Life logic - Letters

Washington Monthly, Nov, 2001 by David J. Zimny

How did a review as full of illogic and irrelevance as Gregg Easterbrook's ("We're All Darwinians Now," September 2001) slip past your editorial vigilance? Easterbrook argued that religion and evolution are coming to a modus vivendi as scientists realize that some questions haven't yet been explained in Darwinian terms.

Easterbrook assumes that the longer some phenomenon remains unexplained by science, the higher the probability that it will never be explained. This is simply fallacious. The continued absence of a phenomenon establishes nothing about the probability of its eventual existence.

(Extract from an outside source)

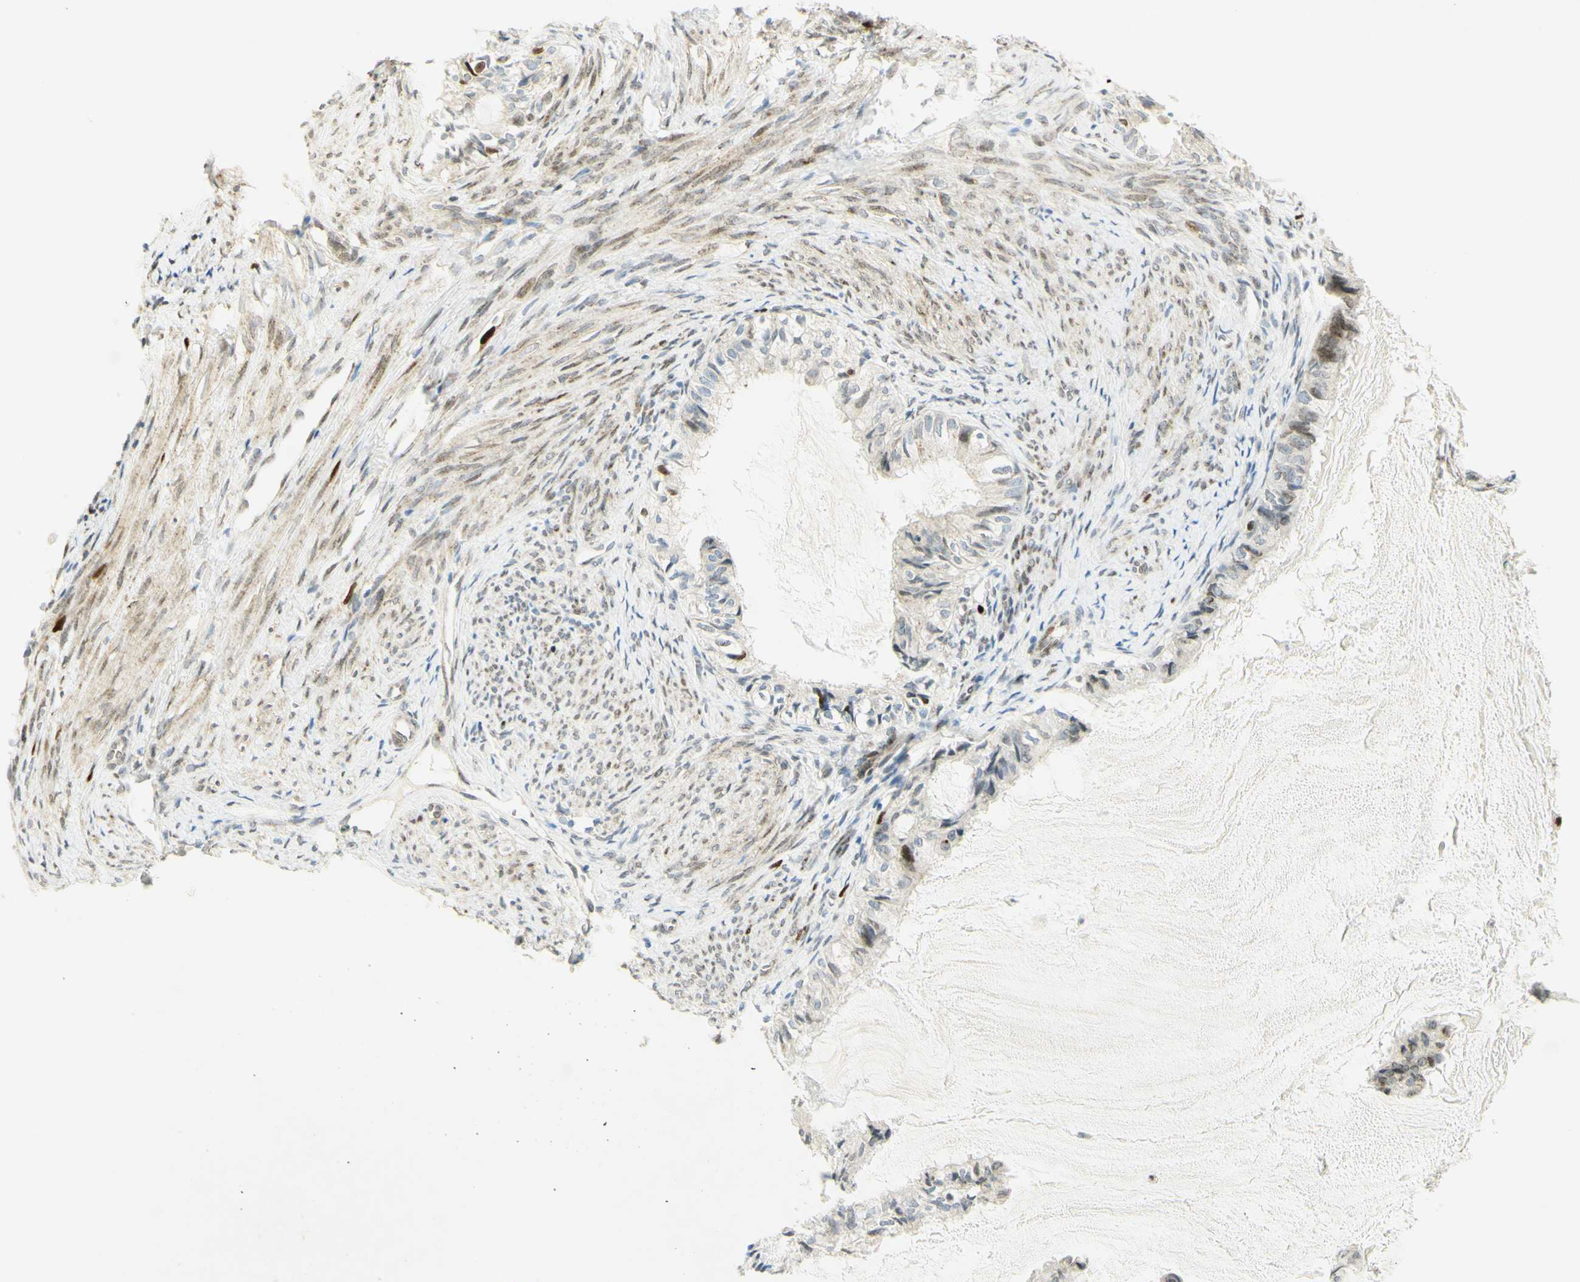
{"staining": {"intensity": "moderate", "quantity": "<25%", "location": "nuclear"}, "tissue": "cervical cancer", "cell_type": "Tumor cells", "image_type": "cancer", "snomed": [{"axis": "morphology", "description": "Normal tissue, NOS"}, {"axis": "morphology", "description": "Adenocarcinoma, NOS"}, {"axis": "topography", "description": "Cervix"}, {"axis": "topography", "description": "Endometrium"}], "caption": "Approximately <25% of tumor cells in cervical cancer reveal moderate nuclear protein staining as visualized by brown immunohistochemical staining.", "gene": "E2F1", "patient": {"sex": "female", "age": 86}}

Logical errors aside, however, the question Easterbrook spends so much time pondering doesn't need an entire article to answer, much less an entire book by a professor of philosophy. It can be answered in a few sentences. Of course a Darwinian can be a Christian, since there is nothing in the Christian faith that demands a belief in the "intelligent design" of life forms. Easterbrook says it himself: "[W]hy shouldn't God employ compounds with natural properties?" Why indeed? Why shouldn't God go further, and limit Her effort of creation to the instant of the Big Bang, thereafter leaving the universe free to follow its natural, not supernatural, course? In this case, there is no conflict between Darwin and Christianity, unless all Christians are required to accept every word of the Bible as the literal truth. I doubt that Easterbrook would go that far.

DAVID J. ZIMNY
Oakland, Calif.

Gregg Easterbrook replies:

Mr. Zimny employs the common cheap-shot technique of attributing to me something I did not say, then objecting to his own invention. My review never says that "the longer some phenomenon remains unexplained by science, the higher the probability that it will never be explained" or expresses any similar sentiment. Rather, I said that "until such time" as a wholly natural origin of life may be found, "higher influences cannot be dismissed." I hope Mr. Zimny's letter is not an example of the evolution of discourse!